본문 발췌:
------------------------------
MySQL Select 쿼리 실행 순서 알아보기(feat. EXPLAIN, ANALYZE)

320x100

조금은 쉬운 Q&A일수도 있다

하지만 종종 면접에도 나오는 질문이기때문에 손으로 직접 실행해보면서 알아보기로 한다

Q. SELECT 쿼리문 실행 순서

일단 개발자의 숙명: 검색을 이용하면 결과는 이렇게 나온다

(요즘엔 구글링에서 프롬프팅으로 넘어가는 추세이지만...)

FROM AND JOIN

🔽

WHERE

🔽

GROUP BY

🔽

HAVING

🔽

SELECT

🔽

ORDER BY

🔽

LIMIT

테스트 테이블 & 데이터 준비

일단 이걸 검증하기 위한 employee, department_info 테이블 2개를 만들었다

예제 쿼리

이런 느낌들로 쭉 쿼리를 실행해볼 예정이다

/* FROM */
SELECT *
FROM employee;

일단 employee 테이블의 전체 데이터가 출력되는 쿼리를 실행시켰다

* 쿼리 실행결과가 에디터 내부에 나오도록 설정을 바꿔놨다

혹시라도 위처럼 설정하고 싶으신 분들은 2024.3 버전 기준으로 저곳을 찾아가서 체크하면 된다

/* WHERE */
SELECT *
FROM employee
WHERE salary > 3000;

/* GROUP BY */
SELECT department, COUNT(*) AS employee_count
FROM employee
WHERE salary > 3000
GROUP BY department;

/* HAVING */
SELECT department, COUNT(*) AS employee_count
FROM employee
WHERE salary > 3000
GROUP BY department
HAVING COUNT(*) > 1;

급여가 3000(만원) 이상인 직원수를 부서별로 집계하면서 2명 이상인 결과

사실 결과는 똑같다. HAVING의 조건을 > 1에서 > 2로 바꾸면 달라지겠지만 그냥 임시로 이렇게 해봤다

/* ORDER BY */
SELECT department, COUNT(*) AS employee_count
FROM employee
WHERE salary > 3000
GROUP BY department
HAVING COUNT(*) > 1
ORDER BY employee_count;

급여가 3000(만원) 이상인 직원수를 부서별로 집계하면서 2명 이상인 결과에서 사원수로 오름차순

/* LIMIT */
SELECT department, COUNT(*) AS employee_count
FROM employee
WHERE salary > 3000
GROUP BY department
HAVING COUNT(*) > 1
ORDER BY employee_count
LIMIT 2;

급여가 3000(만원) 이상인 직원수를 부서별로 집계하면서 2명 이상인 결과에서 사원수로 오름차순한 결과 중 2개만 조회

분석

/* EXPLAIN */
EXPLAIN
SELECT department, COUNT(*) AS employee_count
FROM employee
WHERE salary > 3000
GROUP BY department
HAVING COUNT(*) > 1
ORDER BY employee_count
LIMIT 2;

Explain을 사용한 Optimizer가 예측한 MySQL 실행 계획 보기. 보기 어려우므로 json 뷰로 바꿔봤다

여기에서 주로 봐야할 건 type, possible_keys, key, Extra를 보면 될 것 같다

type: 테이블을 접근하는 방식. 성능에 중요한 요소
possible_keys: 쿼리에서 사용할 수 있는 인덱스 목록
key: 실제로 선택된 인덱스
Extra: 옵티마이저가 SQL 쿼리를 분석한 후의 실행 계획을 수립한 과정 중 추가적인 작업에 대한 설명

결과를 분석해보면

type: "ALL" <- 테이블 전체 탐색(Table Full Scan)
------------------------------
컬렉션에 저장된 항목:

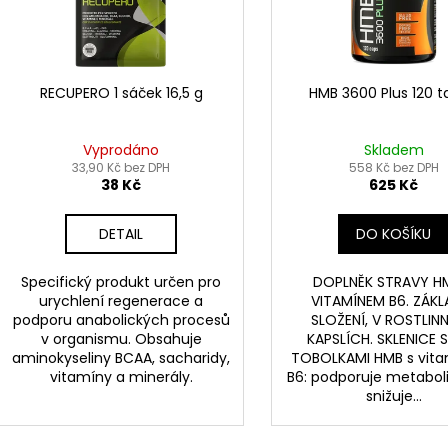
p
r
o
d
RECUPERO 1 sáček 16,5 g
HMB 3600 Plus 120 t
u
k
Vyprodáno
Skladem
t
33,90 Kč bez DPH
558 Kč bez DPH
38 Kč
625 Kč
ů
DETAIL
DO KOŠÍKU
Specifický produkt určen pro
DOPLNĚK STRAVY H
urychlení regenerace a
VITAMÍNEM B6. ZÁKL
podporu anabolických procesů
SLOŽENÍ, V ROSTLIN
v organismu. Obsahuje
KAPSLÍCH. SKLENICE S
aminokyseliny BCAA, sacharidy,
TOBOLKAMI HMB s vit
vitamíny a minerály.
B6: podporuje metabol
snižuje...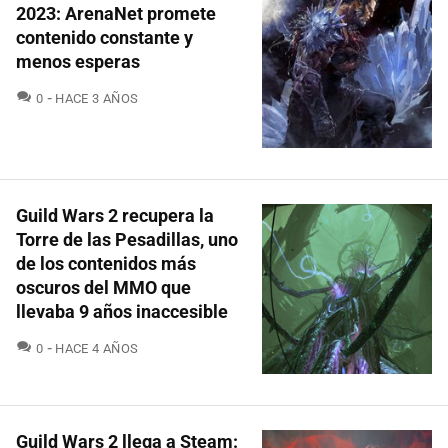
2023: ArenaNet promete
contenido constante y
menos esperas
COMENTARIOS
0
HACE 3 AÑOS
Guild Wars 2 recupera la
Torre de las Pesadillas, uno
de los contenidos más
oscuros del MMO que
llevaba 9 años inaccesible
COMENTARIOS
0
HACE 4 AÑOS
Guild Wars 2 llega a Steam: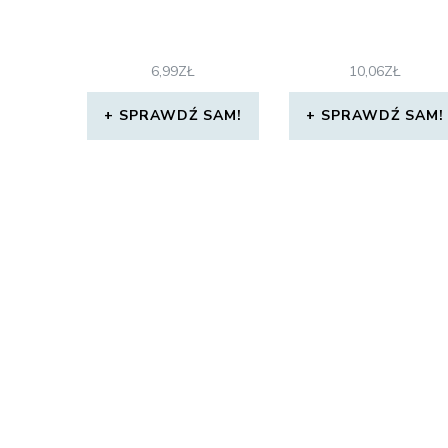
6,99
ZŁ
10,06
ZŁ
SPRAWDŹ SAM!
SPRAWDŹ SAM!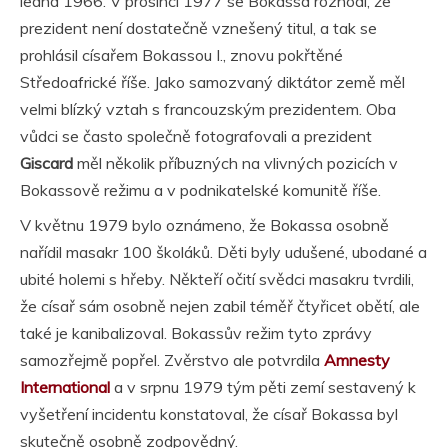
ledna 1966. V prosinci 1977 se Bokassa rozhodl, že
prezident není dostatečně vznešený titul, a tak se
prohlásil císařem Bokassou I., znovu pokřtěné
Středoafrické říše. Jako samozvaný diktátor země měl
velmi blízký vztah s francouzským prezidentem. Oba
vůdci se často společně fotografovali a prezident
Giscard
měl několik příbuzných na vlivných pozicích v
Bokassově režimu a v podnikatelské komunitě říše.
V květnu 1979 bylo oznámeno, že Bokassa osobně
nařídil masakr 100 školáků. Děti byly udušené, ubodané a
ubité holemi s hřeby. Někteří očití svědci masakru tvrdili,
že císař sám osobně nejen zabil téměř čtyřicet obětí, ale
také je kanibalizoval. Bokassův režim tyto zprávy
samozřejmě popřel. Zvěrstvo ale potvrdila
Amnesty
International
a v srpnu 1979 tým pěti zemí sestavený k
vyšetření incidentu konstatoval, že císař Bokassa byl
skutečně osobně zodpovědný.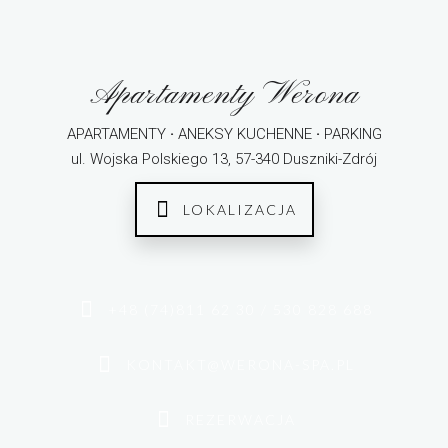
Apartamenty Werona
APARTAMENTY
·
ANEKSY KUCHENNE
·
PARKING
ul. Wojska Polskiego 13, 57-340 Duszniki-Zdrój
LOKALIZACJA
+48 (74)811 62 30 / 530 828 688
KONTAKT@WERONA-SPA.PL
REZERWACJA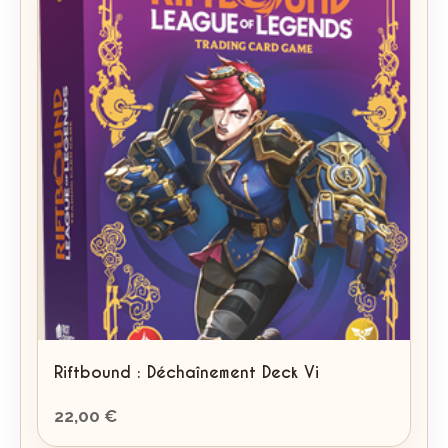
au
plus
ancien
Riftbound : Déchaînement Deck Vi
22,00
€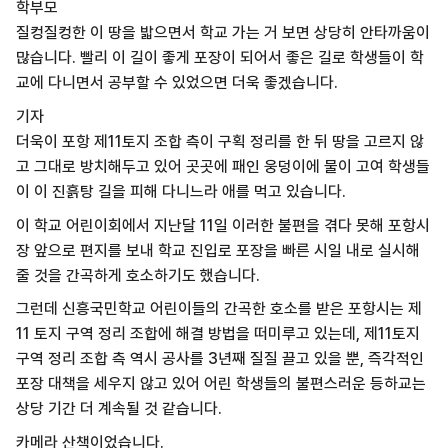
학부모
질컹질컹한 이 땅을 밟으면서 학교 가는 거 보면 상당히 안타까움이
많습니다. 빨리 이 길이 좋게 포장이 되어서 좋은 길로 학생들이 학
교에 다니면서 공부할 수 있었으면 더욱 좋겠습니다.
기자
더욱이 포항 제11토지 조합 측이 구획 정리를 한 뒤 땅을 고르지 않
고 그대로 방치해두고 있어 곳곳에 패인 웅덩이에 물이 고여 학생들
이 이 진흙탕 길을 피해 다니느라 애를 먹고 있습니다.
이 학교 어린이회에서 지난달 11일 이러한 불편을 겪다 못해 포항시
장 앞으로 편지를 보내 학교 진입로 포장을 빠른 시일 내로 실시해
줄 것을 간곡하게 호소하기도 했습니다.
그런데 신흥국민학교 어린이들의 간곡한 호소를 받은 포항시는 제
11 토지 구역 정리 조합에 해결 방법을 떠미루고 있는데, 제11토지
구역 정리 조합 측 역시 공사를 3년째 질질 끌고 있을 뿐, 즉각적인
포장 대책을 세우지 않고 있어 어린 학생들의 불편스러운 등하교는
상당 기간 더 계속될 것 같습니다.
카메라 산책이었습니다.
------------------------------
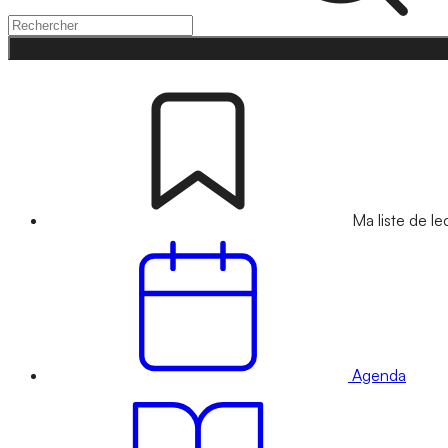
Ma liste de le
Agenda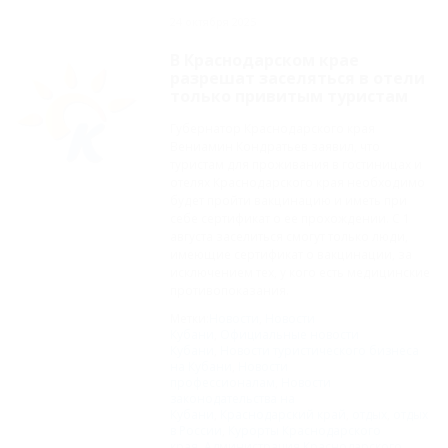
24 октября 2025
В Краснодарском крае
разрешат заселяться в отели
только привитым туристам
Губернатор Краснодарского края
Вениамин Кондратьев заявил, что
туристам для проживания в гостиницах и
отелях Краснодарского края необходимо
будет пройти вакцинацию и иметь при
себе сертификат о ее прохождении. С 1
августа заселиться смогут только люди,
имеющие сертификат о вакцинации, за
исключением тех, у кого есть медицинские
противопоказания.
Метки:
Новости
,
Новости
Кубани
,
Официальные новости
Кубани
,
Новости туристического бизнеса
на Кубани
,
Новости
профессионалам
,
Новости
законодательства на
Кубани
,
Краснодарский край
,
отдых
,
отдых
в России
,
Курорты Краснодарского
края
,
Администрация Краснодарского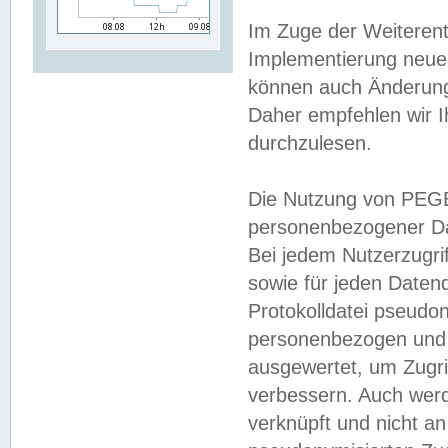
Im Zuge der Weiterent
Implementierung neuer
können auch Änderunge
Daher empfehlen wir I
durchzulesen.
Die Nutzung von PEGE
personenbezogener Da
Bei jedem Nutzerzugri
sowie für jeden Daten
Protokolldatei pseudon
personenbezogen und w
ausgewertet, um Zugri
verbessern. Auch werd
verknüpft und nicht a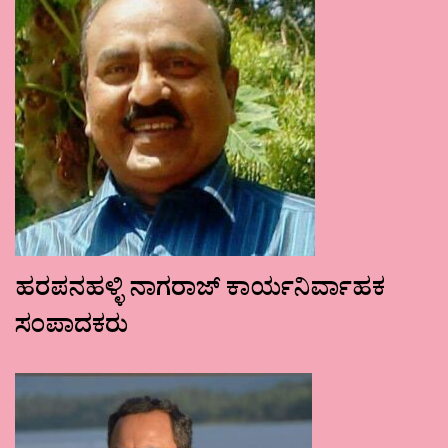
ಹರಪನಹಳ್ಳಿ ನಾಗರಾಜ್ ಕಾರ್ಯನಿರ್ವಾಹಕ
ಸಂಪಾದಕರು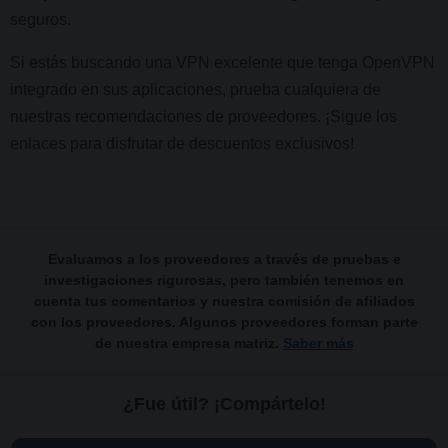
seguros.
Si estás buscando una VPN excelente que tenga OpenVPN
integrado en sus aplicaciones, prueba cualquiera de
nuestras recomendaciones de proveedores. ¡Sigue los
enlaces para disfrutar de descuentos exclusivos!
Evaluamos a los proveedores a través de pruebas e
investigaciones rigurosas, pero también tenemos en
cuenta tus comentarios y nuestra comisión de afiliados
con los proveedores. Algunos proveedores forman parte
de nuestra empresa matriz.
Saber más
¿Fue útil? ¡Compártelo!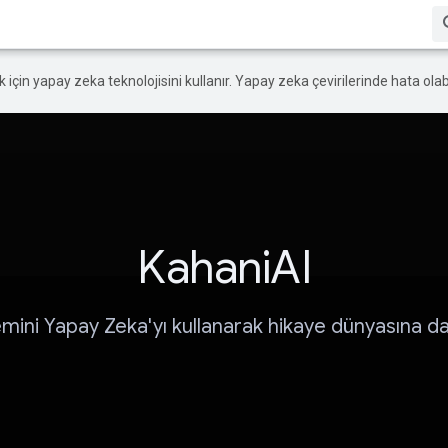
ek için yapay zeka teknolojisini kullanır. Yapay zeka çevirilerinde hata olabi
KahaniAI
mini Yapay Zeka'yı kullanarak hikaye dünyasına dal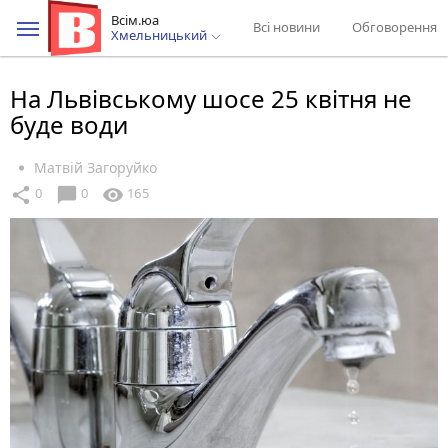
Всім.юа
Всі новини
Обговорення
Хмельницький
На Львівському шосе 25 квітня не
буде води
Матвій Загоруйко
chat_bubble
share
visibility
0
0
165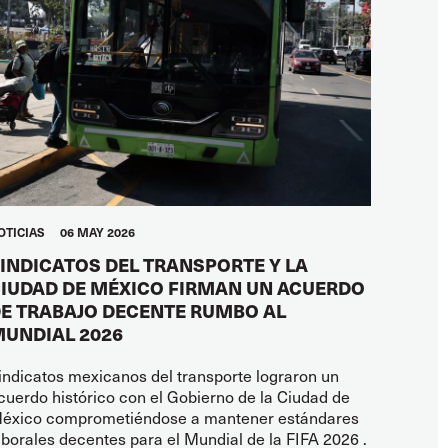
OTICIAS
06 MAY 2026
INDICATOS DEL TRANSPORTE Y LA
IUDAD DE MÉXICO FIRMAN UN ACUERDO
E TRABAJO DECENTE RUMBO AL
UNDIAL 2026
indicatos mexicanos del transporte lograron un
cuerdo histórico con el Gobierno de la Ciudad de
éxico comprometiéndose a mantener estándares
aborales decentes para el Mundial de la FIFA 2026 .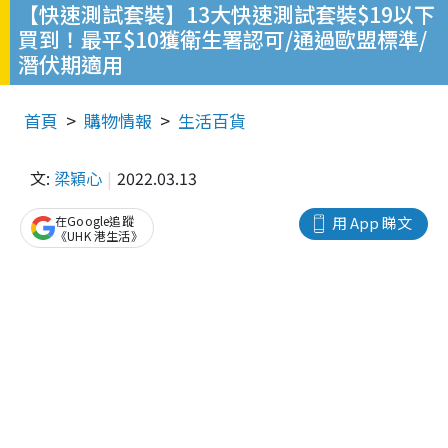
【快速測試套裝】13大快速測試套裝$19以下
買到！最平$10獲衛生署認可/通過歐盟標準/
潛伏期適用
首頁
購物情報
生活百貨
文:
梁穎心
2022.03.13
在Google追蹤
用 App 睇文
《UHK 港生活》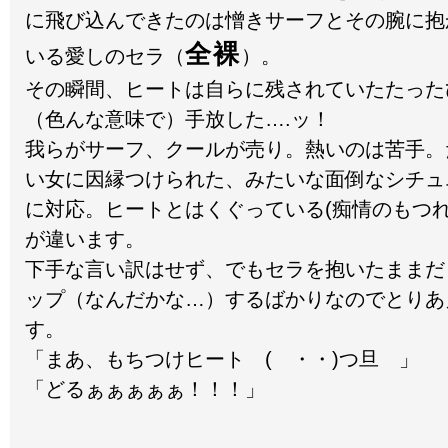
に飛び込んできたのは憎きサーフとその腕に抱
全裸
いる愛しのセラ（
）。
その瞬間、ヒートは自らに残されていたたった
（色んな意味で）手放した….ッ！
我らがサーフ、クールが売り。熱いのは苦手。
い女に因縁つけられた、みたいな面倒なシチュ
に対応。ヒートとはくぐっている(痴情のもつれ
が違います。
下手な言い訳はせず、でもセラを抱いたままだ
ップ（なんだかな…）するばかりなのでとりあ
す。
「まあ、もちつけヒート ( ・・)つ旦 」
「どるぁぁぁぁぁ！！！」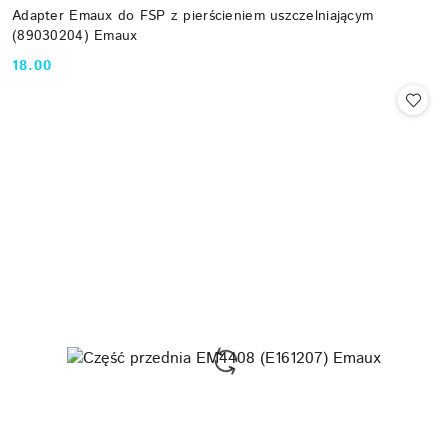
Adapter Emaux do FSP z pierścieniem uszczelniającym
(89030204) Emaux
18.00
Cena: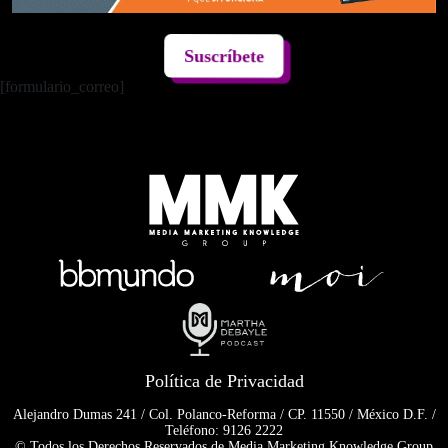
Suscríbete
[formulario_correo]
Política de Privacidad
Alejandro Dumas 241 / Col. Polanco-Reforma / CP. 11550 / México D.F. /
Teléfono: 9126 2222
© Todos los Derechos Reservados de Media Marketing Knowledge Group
------------------------------
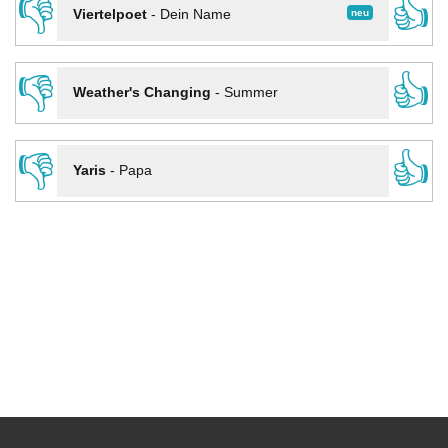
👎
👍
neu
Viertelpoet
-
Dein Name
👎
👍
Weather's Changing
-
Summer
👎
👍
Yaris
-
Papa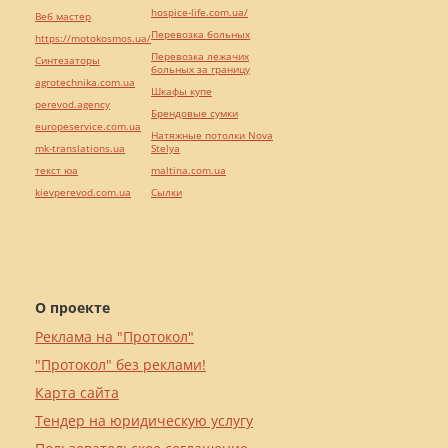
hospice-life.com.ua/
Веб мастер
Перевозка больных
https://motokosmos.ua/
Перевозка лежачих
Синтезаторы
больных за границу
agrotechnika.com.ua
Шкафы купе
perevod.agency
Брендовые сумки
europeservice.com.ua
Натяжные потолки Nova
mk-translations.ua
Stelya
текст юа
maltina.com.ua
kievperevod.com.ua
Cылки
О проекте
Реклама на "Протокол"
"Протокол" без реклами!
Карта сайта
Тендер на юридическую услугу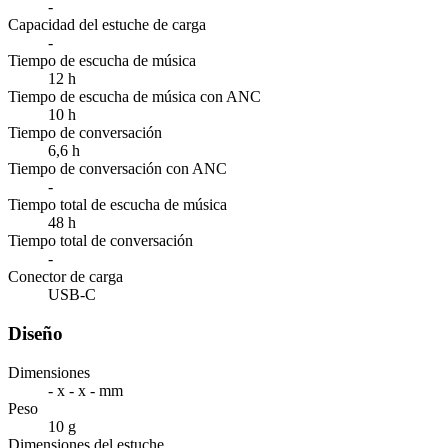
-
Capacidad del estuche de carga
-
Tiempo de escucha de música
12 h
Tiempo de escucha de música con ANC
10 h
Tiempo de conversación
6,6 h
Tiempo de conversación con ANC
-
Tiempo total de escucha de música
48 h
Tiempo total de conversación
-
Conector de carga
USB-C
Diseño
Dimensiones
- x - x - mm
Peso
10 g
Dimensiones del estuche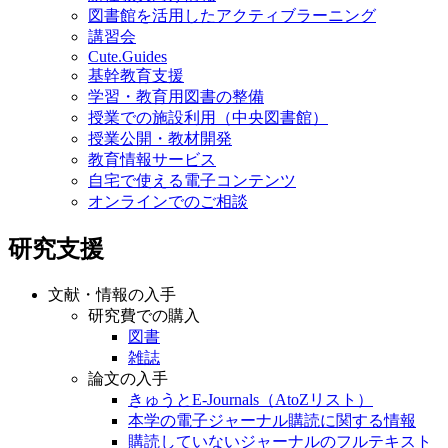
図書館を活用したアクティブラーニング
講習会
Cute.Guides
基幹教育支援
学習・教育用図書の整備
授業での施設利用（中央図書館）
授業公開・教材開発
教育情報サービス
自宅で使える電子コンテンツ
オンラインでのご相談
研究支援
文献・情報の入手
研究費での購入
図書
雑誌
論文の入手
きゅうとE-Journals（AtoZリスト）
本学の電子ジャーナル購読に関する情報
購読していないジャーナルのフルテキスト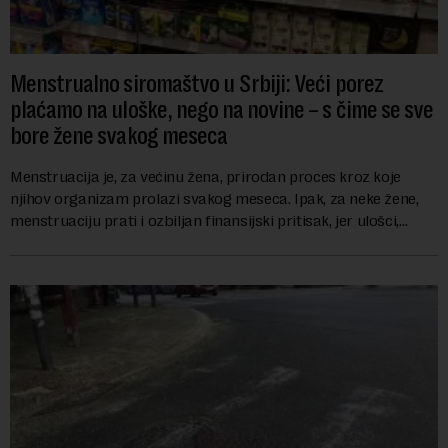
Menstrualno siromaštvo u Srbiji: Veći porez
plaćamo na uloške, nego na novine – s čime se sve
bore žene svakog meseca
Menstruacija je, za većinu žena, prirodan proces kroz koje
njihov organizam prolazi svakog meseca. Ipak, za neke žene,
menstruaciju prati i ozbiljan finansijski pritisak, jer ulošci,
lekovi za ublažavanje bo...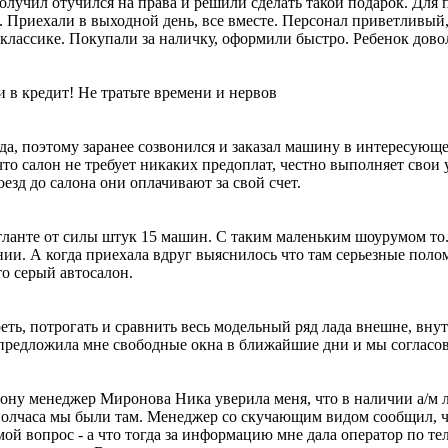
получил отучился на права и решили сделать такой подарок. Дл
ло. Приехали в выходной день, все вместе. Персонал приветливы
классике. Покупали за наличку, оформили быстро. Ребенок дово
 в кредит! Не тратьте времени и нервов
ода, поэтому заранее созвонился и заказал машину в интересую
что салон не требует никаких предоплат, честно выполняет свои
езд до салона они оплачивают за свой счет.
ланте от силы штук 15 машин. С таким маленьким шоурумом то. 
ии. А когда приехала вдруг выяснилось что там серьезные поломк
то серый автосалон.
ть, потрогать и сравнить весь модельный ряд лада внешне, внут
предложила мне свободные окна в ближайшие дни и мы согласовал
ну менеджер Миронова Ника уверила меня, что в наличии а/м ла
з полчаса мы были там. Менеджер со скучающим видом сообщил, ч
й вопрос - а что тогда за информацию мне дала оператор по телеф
------------------------------
MySQL 쿼리 실행 순서 글에서는 EXPLAIN 결과의 type이 무엇을 나타낸다고 설명하나요?

테이블을 접근하는 방식을 나타내며, 성능에 중요한 요소라고 설명합니다.